There’s a lot to like and admire about Rockstar and Team Bondi’s (go you little Aussie developer, you!) latest game, LA Noire. It’s a sprawling crime epic set in post-WW2 Los Angeles, packed with a cast of characters that have walked straight out of a James Ellroy novel. It has a facial animation system that pretty much buries the uncanny valley, and allows for nuanced character interaction of an unsurpassed nature. There’s at least 20 hours of solid gaming here, too, and much more if take your time. But.
There’s always a but, these days, but LA Noire’s exceptions are pretty serious. We’re not talking about bugs or graphics flaws, either – though these are present – but rather deep issues with the game itself.
Assault and battery
The noir genre is, at its heart, a starkly violent place. It’s a world of betrayal and sharply delineated gender roles, where the emotions run high and shadows hold corruption and danger. LA Noire gets a lot of that right; you play as returned soldier Cole Phelps, and you follow his rise through the LAPD from beat cop to detective. Along the way you solve murders, street crimes and arson.
And you leave a lot of bodies in your path, both those you’ve killed yourself, and those you’d tried to avenge.
On paper, it’s not so different to other Rockstar titles, like GTA or Red Dead Redemption. But in a lot of ways, those games hold to the noir feel much better than LA Noire. They’re tales of bad men trying to do right, and if they can put away some bad men as they go, so much the better. In LA Noire, however, Phelps seems far more of a cipher – we see a lot of flashbacks to his time in the Marine Corp, but these really don’t fill in much more about character’s motivations, or even his true self. It’s easy to imprint on John Marsden, and even to make him ‘your own’ character, in a way, but Phelps... Phelps is a cold fish, at times quite unlikeable. There’s simply too much distance between the player and character.

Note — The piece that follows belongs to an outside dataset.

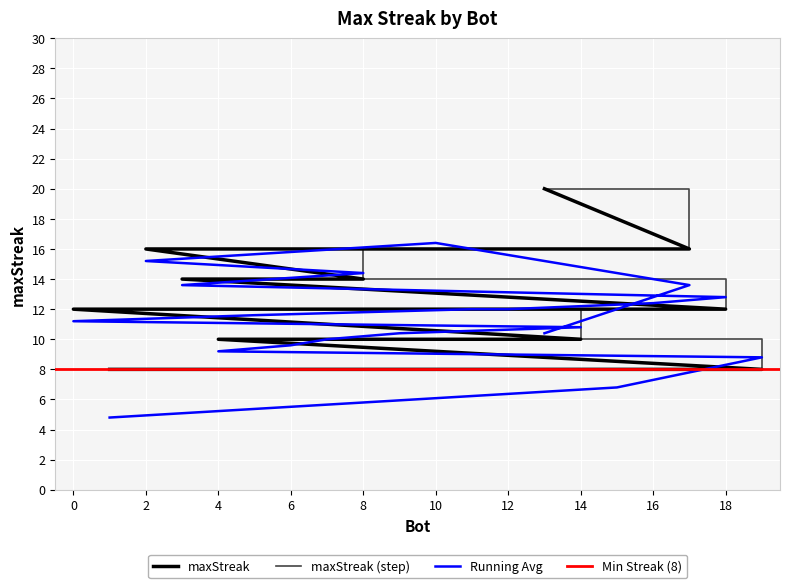

Reading left to right, what are all the values shown in this chart?

13=20	17=16	10=16	2=16	8=14	3=14	18=12	16=12	12=12	11=12	5=12	0=12	14=10	9=10	7=10	6=10	4=10	19=8	15=8	1=8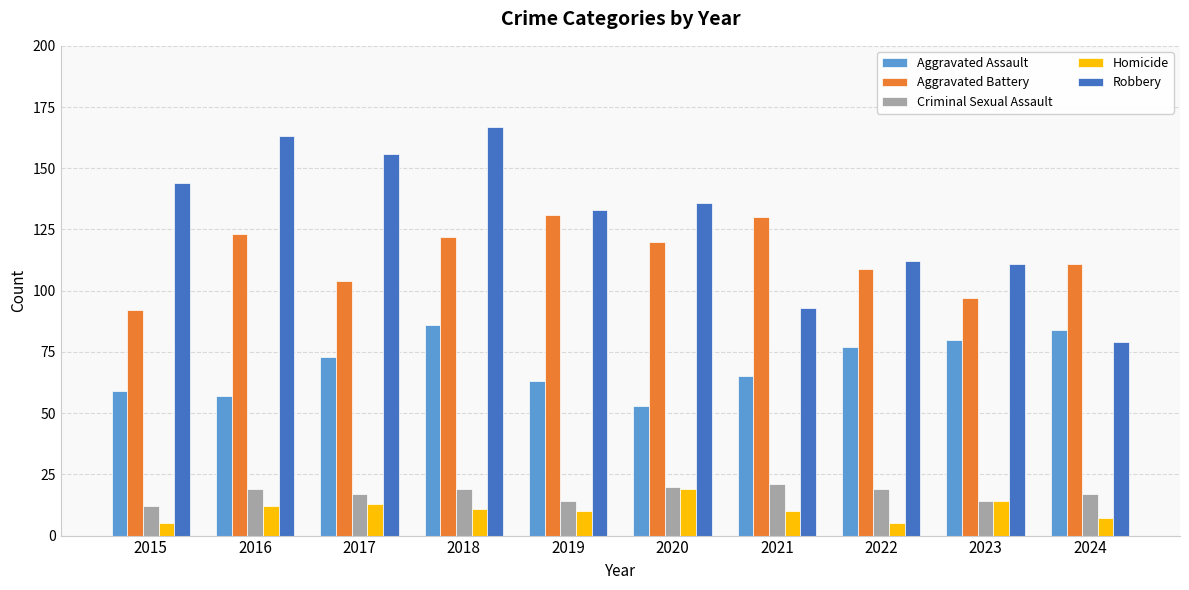

How many bars are there in total?

50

A lot of this comes down to a conscious design decision. LA Noire is really more of an interactive movie, a game that harks back to point and click adventure games more than its open world brethren (hell, you can’t even go into free roam in LA in the main game – when you complete a case you cut to the start of the next one). You’ll spend almost as much time watching Phelps as controlling him, and it’s in a lot of these sequences that the game seems to put up roadblocks between the game and the player. We not only watch Phelps make poor decisions that we have no control over (like allowing someone to draw a gun and shoot a suspect), but we also watch him silently take part in some brutally misogynist behaviour.
Popping questions
The heart of the game, however, is the detailed questioning of witnesses and suspects. Without the stunning facial animation technology Team Bondi has developed, this would be impossible – you can read the bunching of muscles, the tell-tale flicks of the eyes, and a myriad other subtle tells to discover lies and inconsistencies.

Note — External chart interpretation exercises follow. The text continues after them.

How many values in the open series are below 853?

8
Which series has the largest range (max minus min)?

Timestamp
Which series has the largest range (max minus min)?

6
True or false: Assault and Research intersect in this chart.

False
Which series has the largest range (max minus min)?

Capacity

When it works it’s great, but it can also be supremely frustrating when you, the player, discover an inconsistency that the game doesn’t let you make use of. Even more glaring, is the way Phelps tends to vacillate between emotional states as he takes different tacks – one moment he might be quietly respectful, then another threatening someone with a beating. It’s like he’s both alarmingly bipolar and borderline autistic.
Despite all these flaws, LA Noire’s still undeniably a great achievement. It’s dark, mature and researched almost to a flaw. That it’s not perfect is almost a symptom of the game’s ambition, but it doesn’t change the fact the game is a largely erratic affair. There are moments of brilliance, but also ones where you’ll want to put the controller down and take a long break.